Here is the practical comparison:

• Classic scanners are good at known signatures and repeatable checks
• Human red teams are strong at creativity, but they are limited by time and staffing
• Mythos Preview appears to move faster across large codebases and can chain findings into working attack paths
• Anthropic says the model has already exposed thousands of critical bugs, including long-standing issues missed by prior review

That does not mean the model is magic. It still needs guardrails, validation, and human judgment. A machine can propose a vulnerability or exploit path, but a security team still has to decide whether the issue is real, exploitable, and worth prioritizing. The real advantage is scale, not perfection.

The comparison with human researchers is also telling. Graham said Mythos Preview has already done things a senior security researcher could accomplish. That is a strong signal that AI is moving from helper to peer in some security workflows, especially in code review and exploit discovery.

There is a second-order effect here too. If defenders get access to these systems first, they can harden software before attackers catch up. If attackers get there first, the blast radius could be ugly. That is why Anthropic’s staged rollout is more than a PR move; it is a risk-management test for the whole field.

What this means for developers and security teams

For developers, the immediate takeaway is uncomfortable but useful: assume AI-assisted vulnerability discovery is part of normal security work now. Code that sailed through review last year may not survive a model that can reason across files, dependencies, and binary behavior in one pass.

For security teams, the next step is to treat AI findings like a new class of input, not a replacement for existing controls. That means updating triage pipelines, tightening patch workflows, and deciding where AI should be allowed to run in internal environments. It also means more attention on model access, because a tool that helps defenders can also help intruders if it falls into the wrong hands.

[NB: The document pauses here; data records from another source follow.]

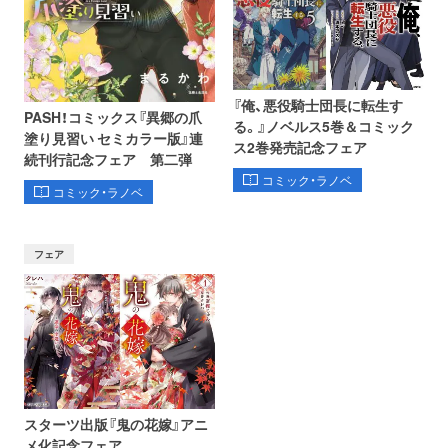
『俺、悪役騎士団長に転生す
PASH！コミックス『異郷の爪
る。』ノベルス5巻＆コミック
塗り見習い セミカラー版』連
ス2巻発売記念フェア
続刊行記念フェア 第二弾
コミック・ラノベ
コミック・ラノベ
フェア
スターツ出版『鬼の花嫁』アニ
メ化記念フェア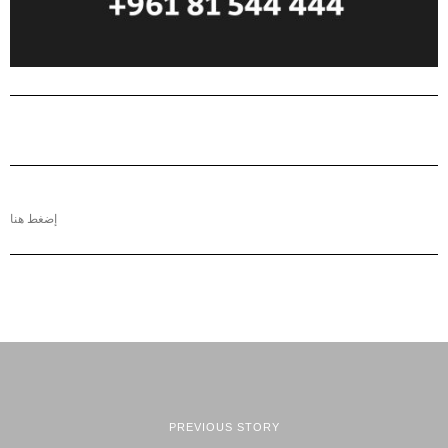
إضغط هنا
PREVIOUS STORY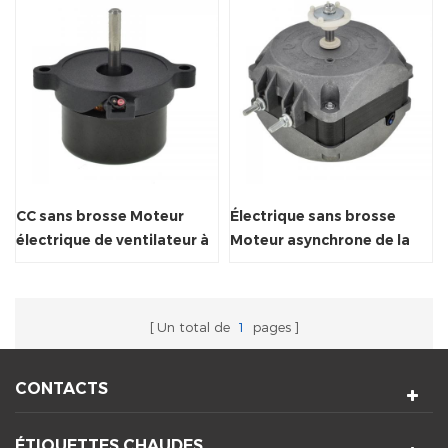
CC sans brosse Moteur
Électrique sans brosse
électrique de ventilateur à
Moteur asynchrone de la
flux croisé
pôle ombragé AC
Un total de
1
pages
CONTACTS
ÉTIQUETTES CHAUDES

If you want a useful mental model, think of Mythos Preview less as a chatbot and more as a very fast junior researcher with access to huge amounts of code. That kind of system can save time, but it can also overwhelm teams that are not ready to process the output.

My prediction is simple: the first companies to adopt AI-assisted security well will be the ones that pair model access with strict review and fast patching. The companies that treat it like a novelty will spend the next year catching up after someone else’s model finds their bugs first.

For readers tracking this shift, the real question is not whether AI will change security. It already is. The question is whether your team is building processes for a world where vulnerability discovery gets faster every quarter.